Quote Originally Posted by boogle View Post
I don't agree with his conclusions whatsoever, he's clearly talking in a server context (and even on a desktop I still don't agree). He's saying if you add more raw power to a system, it shouldn't scale linearly. That's not very cost-effective is it?
More power as in more cores? More parallel power in situations that need serial power? Or what are you saying that isn't right?
Quote Originally Posted by boogle View Post
Additionally, he's saying that the CPUs should be matched to the infrastructure. By that logic, we should be back with 386s, since there's no chance a HD will be able to saturate a faster CPU. Even a 386 might be too fast.
That's why they invented RAM and even RAMdisks. Now solidstate is also getting closer.
Quote Originally Posted by boogle View Post
I know he's getting at Intel being faster in single-threaded apps is a good thing, and that scaling beyond that, it's still faster than AMD. That's fine, and most definitely true.

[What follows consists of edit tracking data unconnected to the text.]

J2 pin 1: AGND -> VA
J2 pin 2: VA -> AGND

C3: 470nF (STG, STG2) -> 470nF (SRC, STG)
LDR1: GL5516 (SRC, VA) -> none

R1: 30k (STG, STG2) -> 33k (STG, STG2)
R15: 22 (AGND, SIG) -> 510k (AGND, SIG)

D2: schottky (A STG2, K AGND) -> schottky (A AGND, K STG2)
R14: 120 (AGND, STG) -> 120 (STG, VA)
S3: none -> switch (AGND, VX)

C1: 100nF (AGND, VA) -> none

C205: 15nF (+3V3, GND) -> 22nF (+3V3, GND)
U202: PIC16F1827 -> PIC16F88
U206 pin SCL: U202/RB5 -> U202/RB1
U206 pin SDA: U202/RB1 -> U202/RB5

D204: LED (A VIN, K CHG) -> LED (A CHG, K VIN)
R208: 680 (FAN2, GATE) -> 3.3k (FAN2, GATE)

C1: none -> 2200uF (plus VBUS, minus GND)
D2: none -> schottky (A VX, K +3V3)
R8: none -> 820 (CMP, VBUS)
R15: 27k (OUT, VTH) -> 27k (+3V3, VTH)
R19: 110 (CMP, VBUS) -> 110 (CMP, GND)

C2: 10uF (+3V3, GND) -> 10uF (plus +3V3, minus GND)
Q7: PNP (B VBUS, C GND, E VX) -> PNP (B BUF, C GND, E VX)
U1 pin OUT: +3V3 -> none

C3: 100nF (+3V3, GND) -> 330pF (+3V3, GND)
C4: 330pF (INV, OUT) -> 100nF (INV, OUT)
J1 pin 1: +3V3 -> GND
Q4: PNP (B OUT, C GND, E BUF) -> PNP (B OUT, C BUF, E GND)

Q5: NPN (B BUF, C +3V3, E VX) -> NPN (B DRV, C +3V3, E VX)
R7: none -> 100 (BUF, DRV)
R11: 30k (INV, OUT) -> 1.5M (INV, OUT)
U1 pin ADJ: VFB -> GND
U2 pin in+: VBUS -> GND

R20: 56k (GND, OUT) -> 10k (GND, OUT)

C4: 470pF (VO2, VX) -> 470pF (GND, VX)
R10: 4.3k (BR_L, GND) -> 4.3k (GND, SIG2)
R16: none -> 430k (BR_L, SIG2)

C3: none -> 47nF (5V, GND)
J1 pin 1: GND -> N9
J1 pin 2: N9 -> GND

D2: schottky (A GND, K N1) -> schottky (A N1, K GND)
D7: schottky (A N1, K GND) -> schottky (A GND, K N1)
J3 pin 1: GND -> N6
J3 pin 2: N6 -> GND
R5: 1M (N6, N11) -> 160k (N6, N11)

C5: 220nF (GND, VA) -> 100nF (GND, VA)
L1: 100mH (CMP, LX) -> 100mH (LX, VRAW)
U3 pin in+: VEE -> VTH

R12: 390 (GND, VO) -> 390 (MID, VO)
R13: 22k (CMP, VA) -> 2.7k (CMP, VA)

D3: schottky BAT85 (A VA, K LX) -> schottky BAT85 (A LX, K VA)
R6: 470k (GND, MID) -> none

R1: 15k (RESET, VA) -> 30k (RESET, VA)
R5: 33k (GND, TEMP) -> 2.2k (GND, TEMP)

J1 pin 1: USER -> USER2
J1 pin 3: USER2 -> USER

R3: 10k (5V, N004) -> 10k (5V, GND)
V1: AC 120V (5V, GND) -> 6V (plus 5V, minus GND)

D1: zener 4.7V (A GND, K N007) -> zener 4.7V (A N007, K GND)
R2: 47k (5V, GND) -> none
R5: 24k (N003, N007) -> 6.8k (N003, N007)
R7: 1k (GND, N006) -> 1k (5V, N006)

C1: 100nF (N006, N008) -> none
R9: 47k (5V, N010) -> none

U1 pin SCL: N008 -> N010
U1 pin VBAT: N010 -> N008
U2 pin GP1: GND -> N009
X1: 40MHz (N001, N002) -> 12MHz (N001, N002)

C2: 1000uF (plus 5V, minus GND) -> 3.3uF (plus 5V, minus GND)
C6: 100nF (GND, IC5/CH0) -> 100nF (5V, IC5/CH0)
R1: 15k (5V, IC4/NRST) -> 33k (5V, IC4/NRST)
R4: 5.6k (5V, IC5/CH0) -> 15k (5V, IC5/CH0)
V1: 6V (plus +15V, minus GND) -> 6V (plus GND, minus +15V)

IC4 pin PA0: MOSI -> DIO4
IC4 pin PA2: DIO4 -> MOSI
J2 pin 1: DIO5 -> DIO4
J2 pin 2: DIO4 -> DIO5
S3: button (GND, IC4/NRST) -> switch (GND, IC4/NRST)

But trying to pretend that scaling isn't important with multi-CPU server/super-computer situations is a joke. Incidentally in servers Phenom beats Intel handedly, seems that scaling suddenly matters.
Doesn't he mean the absolute numbers are more important than the scaling numbers on their own? Just like you say in the above of this quotation.

Anyway, are you sure you're not pulling his words out of context in a charade of sarcasm? Because in my experience that happens A LOT in here.